Das Berliner Abgeordnetenhaus und der Senat haben den Mut und die Courage vieler DDR-Bürger in der Wendezeit 1989/90 gewürdigt. «Weder der Mauerfall noch die Wiedervereinigung sind zwangsläufige Ereignisse der Geschichte, die sich einfach so ergaben», sagte die Präsidentin des Landesparlaments, Cornelia Seibeld, bei einer Gedenkstunde zum 35. Jahrestag des Mauerfalls im Plenarsaal. Der Fall der Mauer sei vielmehr von den Menschen auf den Straßen herbeigeführt worden, die die vielfältigen Grenzen hätten überwinden wollen, die die SED-Diktatur ihnen gesetzt habe.
«Der Freiheitswille der Menschen in der DDR war unverzichtbar», sagte die CDU-Politikerin mit Blick auf die friedliche Revolution. Hinzu seien äußere Einflüsse wie Perestroika und Glasnost in der Sowjetunion oder die Grenzöffnung in Ungarn gekommen. «Es hätte auch anders kommen können», so Seibeld rückblickend. «Der Mauerfall war ein Geschenk und ein besonders glücklicher Umstand.»

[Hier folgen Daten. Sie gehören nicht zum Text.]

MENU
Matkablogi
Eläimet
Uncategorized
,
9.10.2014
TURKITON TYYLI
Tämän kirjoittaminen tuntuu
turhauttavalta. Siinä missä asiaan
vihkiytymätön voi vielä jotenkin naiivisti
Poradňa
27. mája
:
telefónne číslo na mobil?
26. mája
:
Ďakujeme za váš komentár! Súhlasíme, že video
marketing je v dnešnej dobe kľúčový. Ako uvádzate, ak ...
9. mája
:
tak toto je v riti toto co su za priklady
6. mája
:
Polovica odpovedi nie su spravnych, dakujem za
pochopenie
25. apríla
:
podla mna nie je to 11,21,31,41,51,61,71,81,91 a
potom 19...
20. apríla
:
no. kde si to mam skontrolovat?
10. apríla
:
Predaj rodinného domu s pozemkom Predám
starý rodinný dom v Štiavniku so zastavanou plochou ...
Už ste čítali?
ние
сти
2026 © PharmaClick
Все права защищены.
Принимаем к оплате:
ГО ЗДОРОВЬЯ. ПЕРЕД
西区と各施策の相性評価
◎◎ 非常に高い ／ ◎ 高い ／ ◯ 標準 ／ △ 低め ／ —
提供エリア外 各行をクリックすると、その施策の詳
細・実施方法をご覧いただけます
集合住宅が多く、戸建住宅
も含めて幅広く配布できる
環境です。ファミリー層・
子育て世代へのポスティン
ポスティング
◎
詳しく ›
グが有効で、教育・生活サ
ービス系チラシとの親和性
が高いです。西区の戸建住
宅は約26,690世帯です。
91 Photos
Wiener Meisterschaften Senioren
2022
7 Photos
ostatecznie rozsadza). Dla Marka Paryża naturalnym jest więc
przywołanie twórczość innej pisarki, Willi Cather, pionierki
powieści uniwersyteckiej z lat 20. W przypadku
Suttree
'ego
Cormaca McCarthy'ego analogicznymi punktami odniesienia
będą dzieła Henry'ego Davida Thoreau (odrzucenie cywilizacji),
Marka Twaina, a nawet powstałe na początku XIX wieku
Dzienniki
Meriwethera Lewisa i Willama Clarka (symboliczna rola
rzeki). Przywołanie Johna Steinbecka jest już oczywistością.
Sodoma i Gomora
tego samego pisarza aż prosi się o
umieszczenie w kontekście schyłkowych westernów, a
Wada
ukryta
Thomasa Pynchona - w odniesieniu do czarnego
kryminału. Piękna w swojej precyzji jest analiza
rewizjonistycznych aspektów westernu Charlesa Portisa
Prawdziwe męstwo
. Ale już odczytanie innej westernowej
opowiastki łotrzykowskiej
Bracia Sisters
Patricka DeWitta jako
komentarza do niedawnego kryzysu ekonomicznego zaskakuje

Wegner spricht von «Glückstag»
Nach Einschätzung des Regierenden Bürgermeisters Kai Wegner (CDU) können die Menschen auch heute aus den Ereignissen vor 35 Jahren lernen. «Wir dürfen uns niemals einschüchtern lassen. Wir müssen für unsere Freiheit, für unsere Rechte, für unsere Demokratie eintreten», sagte er bei der Veranstaltung. Dafür seien die Frauen und Männer von 1989 Vorbilder.
Den Mauerfall würdigte Wegner als «Glückstag» für die Menschen in Berlin, in ganz Deutschland und darüber hinaus. «Heute wissen wir aber auch, dass in den Jahren nach der Wiedervereinigung nicht alles gut lief, dass das Zusammenwachsen und die Transformation gar nicht so einfach waren.» Gerade den Menschen in Ostdeutschland sei viel abverlangt worden. «Und natürlich sind auch Fehler gemacht worden», so Wegner, etwa beim Umbau der Wirtschaft oder im Umgang mit ostdeutschen Biografien.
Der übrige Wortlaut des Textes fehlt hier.